The Gazetteer at the top of the map search panel allows you to locate your area on the map using modern place names from Nominatim, using OpenStreetMap names, as well as the Definitive Gazetteer for Scotland (PDF, 135KB), developed by Bruce M. Gittings, University of Edinburgh, with funding from the Scottish Government. The OSM Nominatim gazetteer is stronger for larger settlements and street names, as well as for its global coverage, whilst the Definitive Gazetteer for Scotland is particularly strong for smaller rural features in Scotland, such as farms and hamlets, mountains, hills, rivers, streams, and lochs. The two gazetteers are searched collectively using the OSMNames technology. It is also possible to search by British National Grid Reference - 2, 4, 6, 8, or 10 figures (ie. 'SE12', 'NT1234', 'TQ123456', 'SD12345678', 'SD1234567890'). You can also search using numeric Grid References as Eastings and Northings (ie. '123456,123456'). Further down, drop-down boxes allow counties and parishes (based on their names and boundaries in the 1940s) to be searched. In all cases, the map will then position to the place, National Grid Reference, county or parish that has been selected. We gratefully acknowledge OpenStreetMap, and Bruce M. Gittings, University of Edinburgh for allowing us to use these gazetteers, and the Vision of Britain project for allowing us to use these county and parish boundaries.

Background map

By default, the background map shows a modern ESRI World Topographic layer. Select the drop-down list in the upper-centre of the map panel to choose Bing road, satellite or hybrid layers, an ESRI ArcGIS satellite layer, a MapTiler Basic Topo layer, 1920s mapping from the NLS Historic Maps API, OpenStreetMap, or Ordnance Survey Opendata as background maps.

Change background layer graphic

Rotation

Hold the [Alt] and [Shift] keys down, and drag with your cursor, or pinch with two fingers on a touch screen to rotate the map. Click/tap on the blue arrow to the upper right, or refresh the page to return to the default rotation.
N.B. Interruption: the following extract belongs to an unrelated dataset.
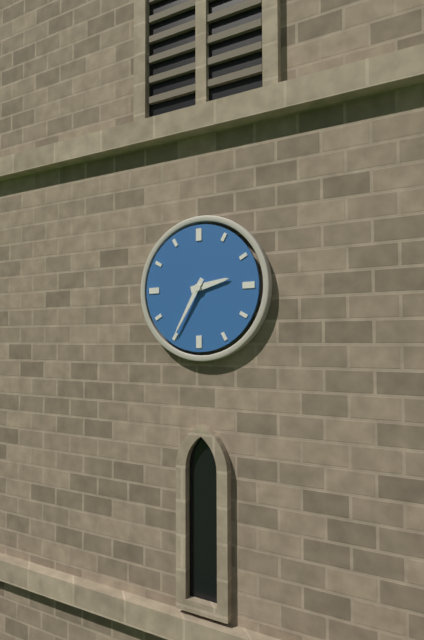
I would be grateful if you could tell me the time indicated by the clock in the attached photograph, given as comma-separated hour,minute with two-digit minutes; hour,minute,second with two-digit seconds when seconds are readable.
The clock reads 2,35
Filter date range of map sheets

Filter date range graphic

Near the bottom of the left-hand side panel, for some of our largest layers, you can narrow the date range of the displayed and returned maps by adjusting a date range slider.

Zoom to selected map extents

Near the bottom of the left-hand side panel, you can choose whether the viewer will automatically adjust the view to the extents of the sheets you have clicked on. By default this is on, but it can be turned off.

Show my location? / Geolocation

You can tick the Show my location? option in the left-hand panel, and the approximate location of your device, with a radius around it, will appear as a blue dot with a circle around it on the map if you choose to share this data with the application. This uses the W3C Geolocation API specification which provides scripted access to geographical location information associated with the user’s device, by asking the user for permission to share their location, enabling the association of the user’s IP address with the detected location.

In the lower-right of the map, the location of your mouse position is shown as a British National Grid Reference, as British National Grid Eastings and Northings, and as longitude and latitude, both in decimal and degrees, minutes and seconds forms.

Linking to the viewer

The URL in your web browser address bar changes dynamically as you zoom and pan the map, and when you alter visible map layers and overlays. You may copy or bookmark the URL in your web browser address bar to save the current viewer location, zoom level, map layers and/or point you have clicked on.

Application

This application uses GeoServer and OpenLayers, and was originally customised for the National Library of Scotland by Klokan Technologies.

We have released the code behind this viewer on Github for onward use. We hope that other libraries, archives and institutions may benefit from the code in making available their geographical collections.